Pochi minuti e la testa non smette di andare a tempo, molleggiata avanti e indietro col collo.

Ma in un album di Robben Ford, inutile negarlo, l'attesa maggiore è per quelle magiche dodici misure con cui molti chitarristi hanno imparato ad amare la sua chitarra e il suo fraseggio ruffiano, apparentemente semplice ma con dietro tanta armonia tutta da approfondire. Tutto questo non tarda a presentarsi né mancherà di offrire dei bis lungo la tracklist, e già il secondo brano è un blues tutto dedicato a lui. Ancora una volta l'equilibrio all'interno della band è evidente. La chitarra è sì solista indiscussa, ma non annoia nemmeno un profano, bensì diventa parte integrante dell'arrangiamento e il suo suono, riverberato e carico di ambiente come quello degli altri strumenti per l'intero disco, si veste di un fascino "live" irresistibile, per chi ama il genere.

Quando subentra il riff di contrabbasso e trombone in "Fair Child" o quando, più in là, si incastrano gli obbligati ritmici di "Sick Capers Blues", ci sarebbe da giurare che dietro i microfoni c'è una band di colore intenta a registrare la colonna sonora per una sit com americana d'altri tempi. I ritmi scanzonati carichi di groove e i suoni talvolta sfrontatamente ironici sono l'inconfondibile marchio del vecchio rhythm'n'blues e non abbandonano mai la verve della band, eccetto nei lenti come "Oh, Virginia", dove tappeti di organo e trombone riempiono il background e la voce educata e brillante di Robben appare particolarmente indicata.

La chitarra di Robben diventa più grossa quando decide di eseguire tutto il tema di "On That Morning" con le dita e raddoppiato all'ottava.
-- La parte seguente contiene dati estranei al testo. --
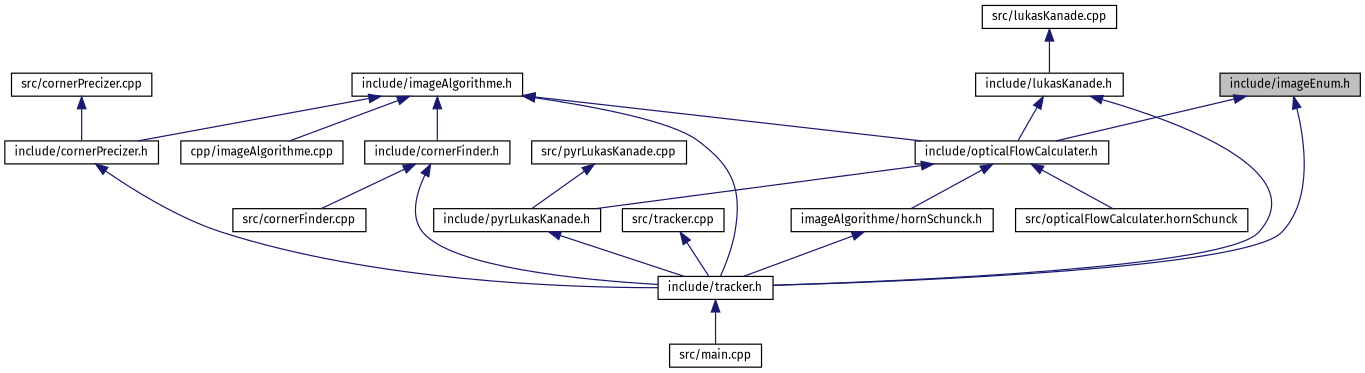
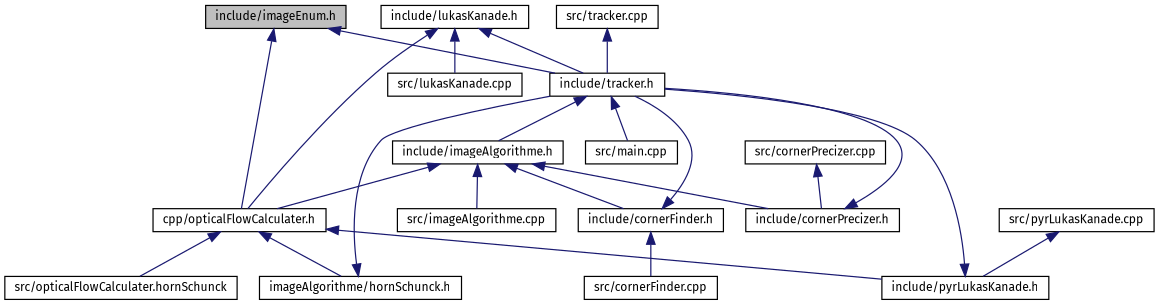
  digraph {
    fontname="Fira Sans"
    node [color=black fillcolor=white fontname="Fira Sans" fontsize=10 shape=record style=filled]
    edge [color=midnightblue dir=back fontname="Fira Sans" fontsize=10 labelfontname=Helvetica labelfontsize=10 style=solid]
    n1 [fillcolor=grey75 fontcolor=black height=0.2 label="include/imageEnum.h" width=0.4]
    n2 [height=0.2 label="include/tracker.h" width=0.4]
-   n3 [height=0.2 label="include/opticalFlowCalculater.h" width=0.4]
+   n3 [height=0.2 label="cpp/opticalFlowCalculater.h" width=0.4]
    n4 [height=0.2 label="include/imageAlgorithme.h" width=0.4]
-   n5 [height=0.2 label="cpp/imageAlgorithme.cpp" width=0.4]
+   n5 [height=0.2 label="src/imageAlgorithme.cpp" width=0.4]
    n6 [height=0.2 label="include/cornerFinder.h" width=0.4]
    n7 [height=0.2 label="include/cornerPrecizer.h" width=0.4]
    n8 [height=0.2 label="src/main.cpp" width=0.4]
    n9 [height=0.2 label="src/opticalFlowCalculater.hornSchunck" width=0.4]
    n10 [height=0.2 label="imageAlgorithme/hornSchunck.h" width=0.4]
    n11 [height=0.2 label="include/pyrLukasKanade.h" width=0.4]
    n12 [height=0.2 label="src/cornerFinder.cpp" width=0.4]
    n13 [height=0.2 label="src/tracker.cpp" width=0.4]
    n14 [height=0.2 label="src/cornerPrecizer.cpp" width=0.4]
    n15 [height=0.2 label="include/lukasKanade.h" width=0.4]
    n16 [height=0.2 label="src/lukasKanade.cpp" width=0.4]
    n17 [height=0.2 label="src/pyrLukasKanade.cpp" width=0.4]
    n1 -> n2
    n1 -> n3
    n2 -> n8
    n3 -> n9
    n3 -> n10
    n3 -> n11
-   n4 -> n2
+   n2 -> n4
    n4 -> n3
    n4 -> n5
    n4 -> n6
    n4 -> n7
    n6 -> n2
    n6 -> n12
    n7 -> n2
    n10 -> n2
    n11 -> n2
    n13 -> n2
    n14 -> n7
    n15 -> n2
    n15 -> n3
-   n16 -> n15
+   n15 -> n16
    n17 -> n11
  }
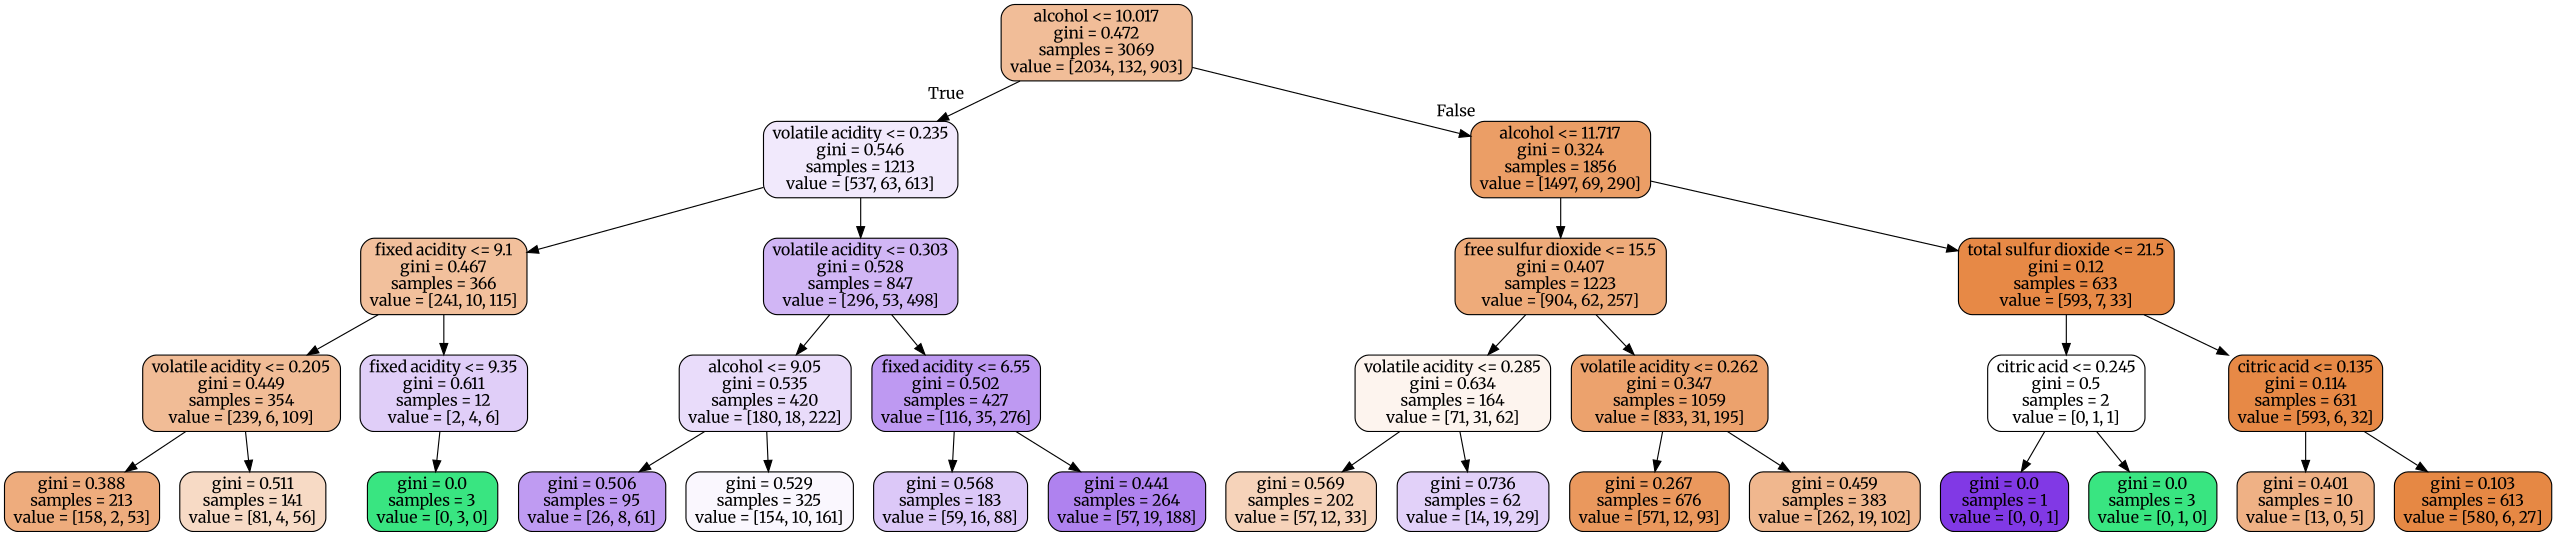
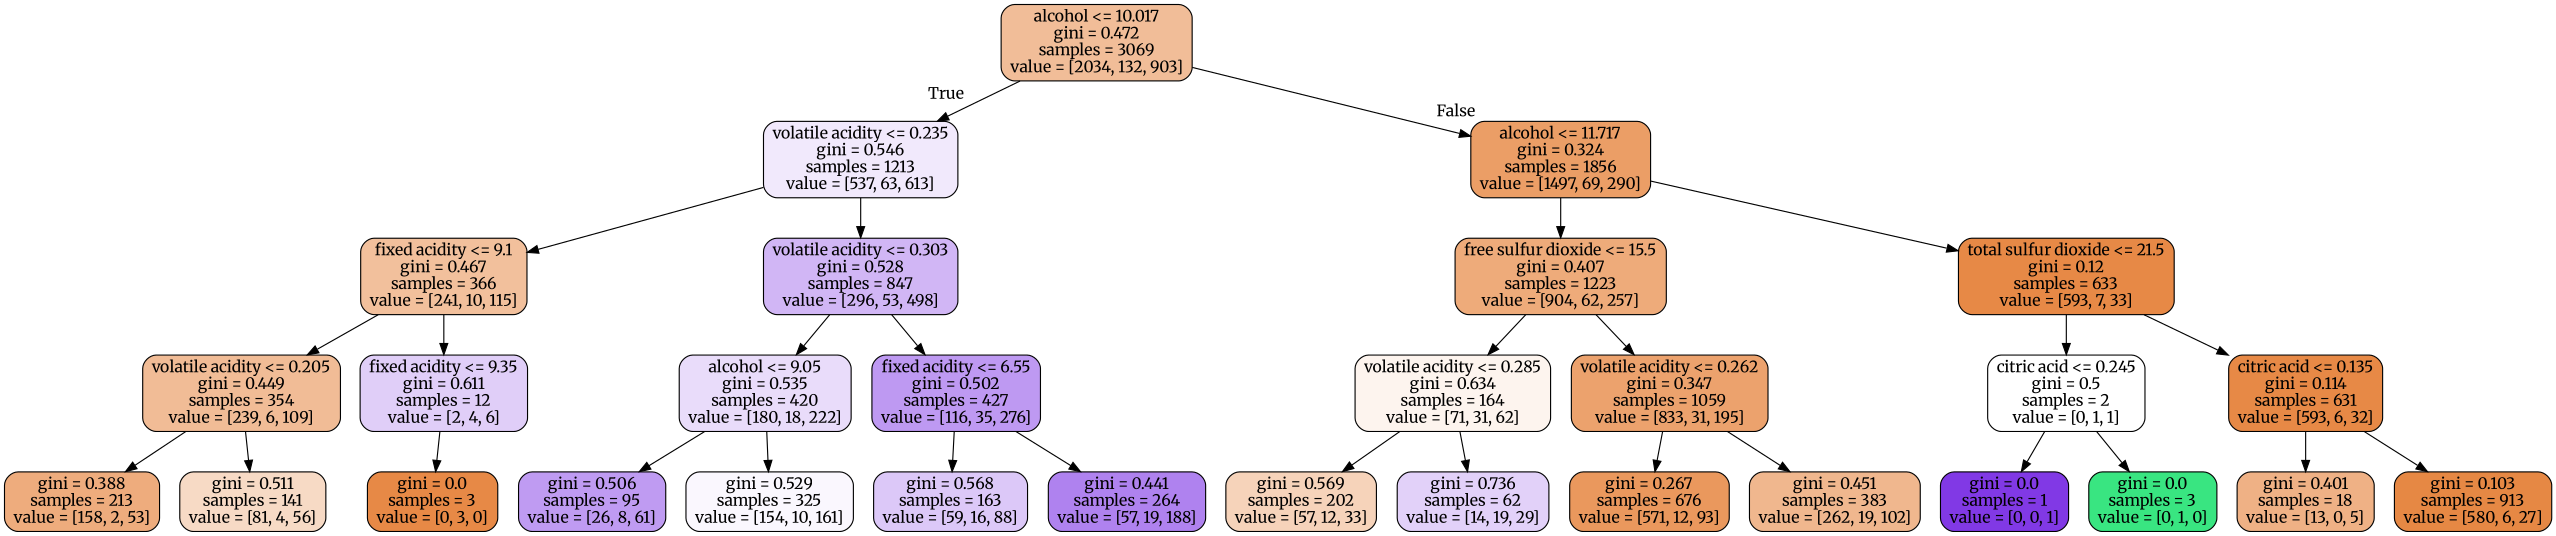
  digraph {
    fontname=Merriweather
    node [color=black fillcolor="#e78946" fontname=Merriweather shape=box style="filled, rounded"]
    edge [fontname=Merriweather]
    n1 [fillcolor="#f1bd98" label="alcohol <= 10.017\ngini = 0.472\nsamples = 3069\nvalue = [2034, 132, 903]"]
    n2 [fillcolor="#f1e9fc" label="volatile acidity <= 0.235\ngini = 0.546\nsamples = 1213\nvalue = [537, 63, 613]"]
    n3 [fillcolor="#eb9e66" label="alcohol <= 11.717\ngini = 0.324\nsamples = 1856\nvalue = [1497, 69, 290]"]
    n4 [fillcolor="#f2c09c" label="fixed acidity <= 9.1\ngini = 0.467\nsamples = 366\nvalue = [241, 10, 115]"]
    n5 [fillcolor="#d1b6f5" label="volatile acidity <= 0.303\ngini = 0.528\nsamples = 847\nvalue = [296, 53, 498]"]
    n6 [fillcolor="#eeab7a" label="free sulfur dioxide <= 15.5\ngini = 0.407\nsamples = 1223\nvalue = [904, 62, 257]"]
    n7 [label="total sulfur dioxide <= 21.5\ngini = 0.12\nsamples = 633\nvalue = [593, 7, 33]"]
    n8 [fillcolor="#f1bc96" label="volatile acidity <= 0.205\ngini = 0.449\nsamples = 354\nvalue = [239, 6, 109]"]
    n9 [fillcolor="#e0cef8" label="fixed acidity <= 9.35\ngini = 0.611\nsamples = 12\nvalue = [2, 4, 6]"]
    n10 [fillcolor="#e9dcfa" label="alcohol <= 9.05\ngini = 0.535\nsamples = 420\nvalue = [180, 18, 222]"]
    n11 [fillcolor="#be99f2" label="fixed acidity <= 6.55\ngini = 0.502\nsamples = 427\nvalue = [116, 35, 276]"]
    n12 [fillcolor="#eeac7d" label="gini = 0.388\nsamples = 213\nvalue = [158, 2, 53]"]
    n13 [fillcolor="#f7dac5" label="gini = 0.511\nsamples = 141\nvalue = [81, 4, 56]"]
-   n14 [fillcolor="#39e581" label="gini = 0.0\nsamples = 3\nvalue = [0, 3, 0]"]
+   n14 [label="gini = 0.0\nsamples = 3\nvalue = [0, 3, 0]"]
    n15 [fillcolor="#bf9bf2" label="gini = 0.506\nsamples = 95\nvalue = [26, 8, 61]"]
    n16 [fillcolor="#faf7fe" label="gini = 0.529\nsamples = 325\nvalue = [154, 10, 161]"]
-   n17 [fillcolor="#dcc8f8" label="gini = 0.568\nsamples = 183\nvalue = [59, 16, 88]"]
+   n17 [fillcolor="#dcc8f8" label="gini = 0.568\nsamples = 163\nvalue = [59, 16, 88]"]
    n18 [fillcolor="#af82ef" label="gini = 0.441\nsamples = 264\nvalue = [57, 19, 188]"]
    n19 [fillcolor="#fdf4ee" label="volatile acidity <= 0.285\ngini = 0.634\nsamples = 164\nvalue = [71, 31, 62]"]
    n20 [fillcolor="#eca26d" label="volatile acidity <= 0.262\ngini = 0.347\nsamples = 1059\nvalue = [833, 31, 195]"]
    n21 [fillcolor="#ffffff" label="citric acid <= 0.245\ngini = 0.5\nsamples = 2\nvalue = [0, 1, 1]"]
    n22 [label="citric acid <= 0.135\ngini = 0.114\nsamples = 631\nvalue = [593, 6, 32]"]
    n23 [fillcolor="#f6d3ba" label="gini = 0.569\nsamples = 202\nvalue = [57, 12, 33]"]
    n24 [fillcolor="#e2d1f9" label="gini = 0.736\nsamples = 62\nvalue = [14, 19, 29]"]
    n25 [fillcolor="#ea985d" label="gini = 0.267\nsamples = 676\nvalue = [571, 12, 93]"]
-   n26 [fillcolor="#f0b78e" label="gini = 0.459\nsamples = 383\nvalue = [262, 19, 102]"]
+   n26 [fillcolor="#f0b78e" label="gini = 0.451\nsamples = 383\nvalue = [262, 19, 102]"]
    n27 [fillcolor="#8139e5" label="gini = 0.0\nsamples = 1\nvalue = [0, 0, 1]"]
    n28 [fillcolor="#39e581" label="gini = 0.0\nsamples = 3\nvalue = [0, 1, 0]"]
-   n29 [fillcolor="#efb185" label="gini = 0.401\nsamples = 10\nvalue = [13, 0, 5]"]
-   n30 [fillcolor="#e68844" label="gini = 0.103\nsamples = 613\nvalue = [580, 6, 27]"]
+   n29 [fillcolor="#efb185" label="gini = 0.401\nsamples = 18\nvalue = [13, 0, 5]"]
+   n30 [fillcolor="#e68844" label="gini = 0.103\nsamples = 913\nvalue = [580, 6, 27]"]
    n1 -> n2 [headlabel=True labelangle=45 labeldistance=2.5]
    n1 -> n3 [headlabel=False labelangle=-45 labeldistance=2.5]
    n2 -> n4
    n2 -> n5
    n3 -> n6
    n3 -> n7
    n4 -> n8
    n4 -> n9
    n5 -> n10
    n5 -> n11
    n6 -> n19
    n6 -> n20
    n7 -> n21
    n7 -> n22
    n8 -> n12
    n8 -> n13
    n9 -> n14
    n10 -> n15
    n10 -> n16
    n11 -> n17
    n11 -> n18
    n19 -> n23
    n19 -> n24
    n20 -> n25
    n20 -> n26
    n21 -> n27
    n21 -> n28
    n22 -> n29
    n22 -> n30
  }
Sulla ritmica lenta e spoglia, la mente vola ai grandi della chitarra jazz e, quando il solo ha inizio dopo l'ampio spazio concesso all'organo, il fraseggio forbito conferma l'impressione.

La pausa strumentale è breve, e presto il cantato torna a rendere l'album un ascolto piacevole anche per l'utente meno impegnato, in cerca di una ricca collezione di musica nera anni '60 condita da del buon blues alla Ford.


Bringing It Back Home non rappresenta alcuna innovazione stilistica o tecnica per la carriera di Robben Ford né intende farlo, è piuttosto un salto nel passato storicamente corretto ai minimi dettagli che un amante del sound di riferimento non può ignorare.
Con arrangiamenti piacevolmente istintivi e il contributo gustoso di contrabbasso, organo e trombone, Robben dà una lezione di stile a tutti i suoi colleghi. "Gli anni '80 degli assolo funambolici sono finiti da un pezzo", sembra trasmettere la sua Riviera, spogliata di qualunque protagonismo superfluo e ridimensionata a complemento di una ensemble equilibrata, dove il fine ultimo è la musica. E che musica!